Flex hours or remote working is a practical solution for employees who have long commutes, need to take care of children, or have disabilities, among other reasons.
Without flexible working options, employees may move to a different company that provides this benefit.
Besides employee retention, companies can benefit from providing flexible working conditions. These benefits include reduced operational costs, improved productivity, and better prospects for attracting talent.
5. Overworking Employees
Every company has high load times when employees have additional responsibilities, but consistent overworking can lead to burnout and high turnover.

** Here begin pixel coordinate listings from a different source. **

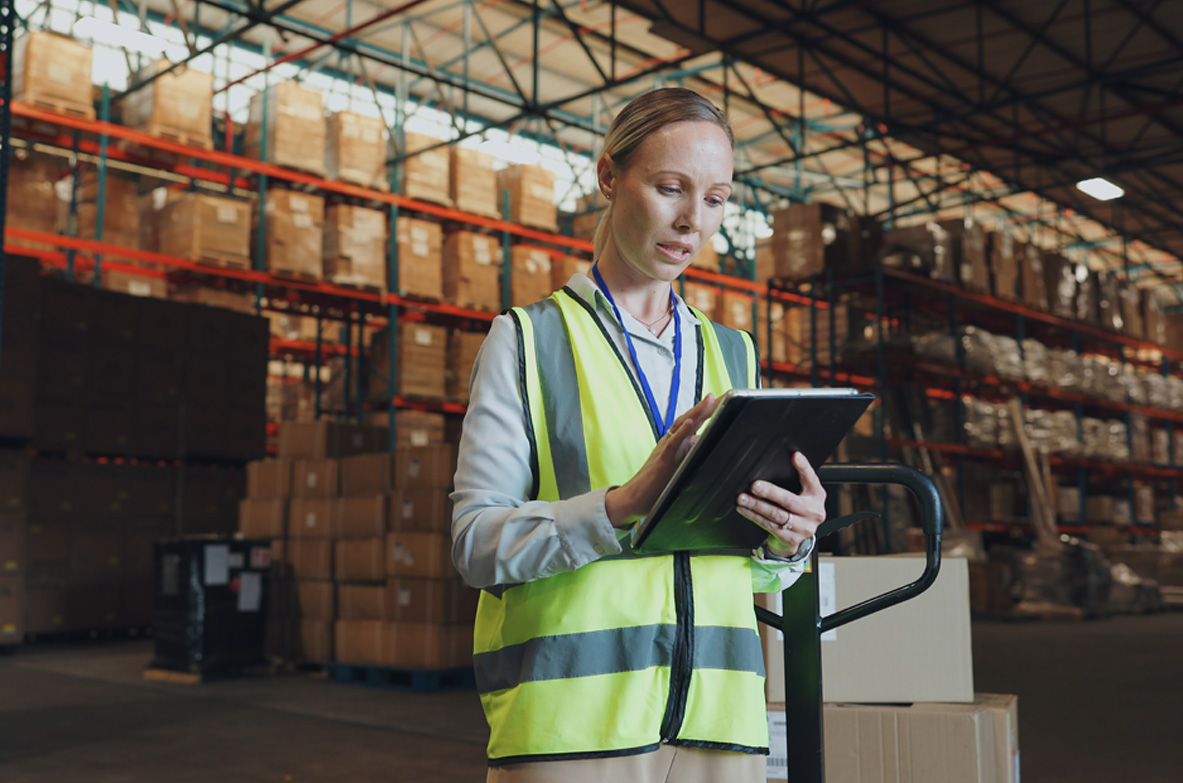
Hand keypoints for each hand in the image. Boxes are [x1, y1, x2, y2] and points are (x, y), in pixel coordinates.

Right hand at [605, 394, 720, 527]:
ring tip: (711, 399)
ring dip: (698, 412)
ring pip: (682, 425)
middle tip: (729, 393)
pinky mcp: (663, 460)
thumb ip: (692, 454)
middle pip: (692, 418)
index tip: (729, 397)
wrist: (634, 497)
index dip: (713, 409)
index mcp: (678, 441)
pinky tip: (690, 424)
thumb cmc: (657, 484)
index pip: (697, 421)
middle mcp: (672, 440)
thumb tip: (710, 448)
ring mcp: (667, 448)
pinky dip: (681, 432)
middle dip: (711, 405)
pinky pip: (672, 443)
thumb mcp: (680, 466)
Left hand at [736, 452, 825, 557]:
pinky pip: (769, 526)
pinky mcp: (790, 539)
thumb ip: (796, 479)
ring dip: (757, 506)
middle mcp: (813, 512)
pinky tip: (745, 510)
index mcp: (816, 496)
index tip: (795, 456)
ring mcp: (803, 528)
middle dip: (770, 492)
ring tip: (743, 498)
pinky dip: (754, 517)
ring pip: (776, 515)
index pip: (811, 479)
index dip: (804, 467)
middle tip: (755, 486)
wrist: (799, 536)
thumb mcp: (803, 493)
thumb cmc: (799, 509)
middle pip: (789, 500)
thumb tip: (776, 462)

This is a huge problem right now, with many companies implementing layoffs, leading to additional workload for the remaining employees.
Management should pay close attention to work distribution and ensure realistic timelines. Managers can also rely on 1-on-1s to gauge stress levels, discover their employees’ feelings about the workload, and modify it as needed.
Of course, underworking employees is also not a solution. Companies should ensure that employees have enough work and understand their role in the company’s overall mission, vision, and success.
6. Feeling Undervalued and Unappreciated
Free lunches and air hockey tables may be lovely, but they only hint at what is required to develop a culture in which employees feel cared for, valued, and understood.
Employees who are unmotivated and feel they need to be more appreciated may consider changing jobs. We have seen it happen time and time again. Your tenured and experienced employees will leave if they think their opinion is not valued or their work does not contribute to the company’s vision.
It is important to listen actively and recognize hard work in a way that has the most significant impact if you wish to keep your best employees. Companies must understand individuals’ demands, values, needs, and hopes to help them achieve their aspirations.
Frequent 1-on-1s, structured employee appreciation programs, and recognition from senior executives are all ways to showcase the value your employees bring to the company.
A spokesperson from Loopin commented:
“It’s vital that employers consider the reasons for high employee turnover, particularly if they are due to factors that can be prevented in the future. This requires spotting signs at the earliest opportunity and having a true understanding of employee concerns.
“High staff turnover not only affects the efficiency of a business but also comes at a huge cost to businesses too.
“It’s essential to understand the reasons why past employees have left to prepare for the foreseeable and secure future business success.”